[SUPPLIED MATERIAL Boundary: Start]

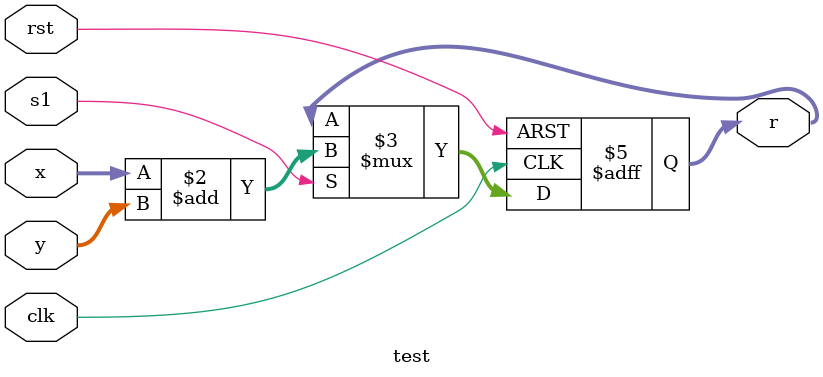
<source format=v>
 (* blackbox *)
module sky130_fd_sc_hd__dlclkp_1 (
  input GATE,
  input CLK,
  output GCLK);
endmodule

 (* blackbox *)
module sky130_fd_sc_hd__dlclkp_2 (
  input GATE,
  input CLK,
  output GCLK);
endmodule

 (* blackbox *)
module sky130_fd_sc_hd__dlclkp_4 (
  input GATE,
  input CLK,
  output GCLK);
endmodule


module look_ahead_4bit(input[3:0] first, input[3:0] sec, input cin, output [3:0] sum, output cout );
 
  wire  c1, c2, c3;
  
  assign c1 =   (first[0] & sec[0]) | (cin & (first[0] | sec[0]));
  assign c2 =   (first[1] & sec[1]) | (c1 & (first[1] | sec[1]));
  assign c3 =   (first[2] & sec[2]) | (c2 & (first[2] | sec[2]));
  assign cout = (first[3] & sec[3]) | (c3 & (first[3] | sec[3]));
 
 
 assign sum[0] = cin ^ first[0] ^ sec[0];
 assign sum[1] = c1  ^ first[1] ^ sec[1];
 assign sum[2] = c2  ^ first[2] ^ sec[2];
 assign sum[3] = c3  ^ first[3] ^ sec[3];
endmodule

module carry_select_eightbit(input[7:0] first, input[7:0] sec, input cin, output [7:0] sum, output cout );
 
 wire cout1, cout0, cout3;
 wire [3:0] sum1, sum0;
 look_ahead_4bit a1( .first(first[3:0]), .sec(sec[3:0]), .cin(cin), .sum(sum[3:0]), .cout(cout3) );
 
 
 look_ahead_4bit a2( .first(first[7:4]), .sec(sec[7:4]), .cin(1'b1), .sum(sum1), .cout(cout1));
 
 look_ahead_4bit a3( .first(first[7:4]), .sec(sec[7:4]), .cin(1'b0), .sum(sum0), .cout(cout0) );
 
 assign sum [7:4]= (cout3) ? sum1: sum0;
 
 assign cout = (cout3) ? cout1: cout0;
 
 
endmodule




module test(input [127:0] x, y, input clk, s1,rst,  output reg [127:0] r);


    
    always @(posedge clk, posedge rst)
    begin
        begin
            if(rst)begin
                r<=0;
           end
            else if(s1) begin 
            r<=x+y;
            end 
        end


    end
endmodule
//module test(input [7:0] x, y, input clk, s1,rst,  output reg [8:0] r, output z);


//    wire q; 
//    wire [7:0]  b;

//    carry_select_eightbit adding (.first(x), .sec(y), .cin(0), .sum(b), .cout(q));

    
//    always @(posedge clk, posedge rst)
//    begin
//        begin
//            if(rst)begin
                
         
//                r<=0;
//                z<=0;
//           end
//            else if(s1) begin 

//            r<={q,b[7:0]};
//            z<=x|y;
//            end 
//        end


//    end
//endmodule

</source>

[SUPPLIED MATERIAL Boundary: End]

__WHAT THE EXERCISE ASKS__
Leaving out the pictures, repeat all of the entries exactly.

__ANSWER TO THE PROBLEM__
<source format=v>
 (* blackbox *)
module sky130_fd_sc_hd__dlclkp_1 (
  input GATE,
  input CLK,
  output GCLK);
endmodule

 (* blackbox *)
module sky130_fd_sc_hd__dlclkp_2 (
  input GATE,
  input CLK,
  output GCLK);
endmodule

 (* blackbox *)
module sky130_fd_sc_hd__dlclkp_4 (
  input GATE,
  input CLK,
  output GCLK);
endmodule


module look_ahead_4bit(input[3:0] first, input[3:0] sec, input cin, output [3:0] sum, output cout );
 
  wire  c1, c2, c3;
  
  assign c1 =   (first[0] & sec[0]) | (cin & (first[0] | sec[0]));
  assign c2 =   (first[1] & sec[1]) | (c1 & (first[1] | sec[1]));
  assign c3 =   (first[2] & sec[2]) | (c2 & (first[2] | sec[2]));
  assign cout = (first[3] & sec[3]) | (c3 & (first[3] | sec[3]));
 
 
 assign sum[0] = cin ^ first[0] ^ sec[0];
 assign sum[1] = c1  ^ first[1] ^ sec[1];
 assign sum[2] = c2  ^ first[2] ^ sec[2];
 assign sum[3] = c3  ^ first[3] ^ sec[3];
endmodule

module carry_select_eightbit(input[7:0] first, input[7:0] sec, input cin, output [7:0] sum, output cout );
 
 wire cout1, cout0, cout3;
 wire [3:0] sum1, sum0;
 look_ahead_4bit a1( .first(first[3:0]), .sec(sec[3:0]), .cin(cin), .sum(sum[3:0]), .cout(cout3) );
 
 
 look_ahead_4bit a2( .first(first[7:4]), .sec(sec[7:4]), .cin(1'b1), .sum(sum1), .cout(cout1));
 
 look_ahead_4bit a3( .first(first[7:4]), .sec(sec[7:4]), .cin(1'b0), .sum(sum0), .cout(cout0) );
 
 assign sum [7:4]= (cout3) ? sum1: sum0;
 
 assign cout = (cout3) ? cout1: cout0;
 
 
endmodule




module test(input [127:0] x, y, input clk, s1,rst,  output reg [127:0] r);


    
    always @(posedge clk, posedge rst)
    begin
        begin
            if(rst)begin
                r<=0;
           end
            else if(s1) begin 
            r<=x+y;
            end 
        end


    end
endmodule
//module test(input [7:0] x, y, input clk, s1,rst,  output reg [8:0] r, output z);


//    wire q; 
//    wire [7:0]  b;

//    carry_select_eightbit adding (.first(x), .sec(y), .cin(0), .sum(b), .cout(q));

    
//    always @(posedge clk, posedge rst)
//    begin
//        begin
//            if(rst)begin
                
         
//                r<=0;
//                z<=0;
//           end
//            else if(s1) begin 

//            r<={q,b[7:0]};
//            z<=x|y;
//            end 
//        end


//    end
//endmodule

</source>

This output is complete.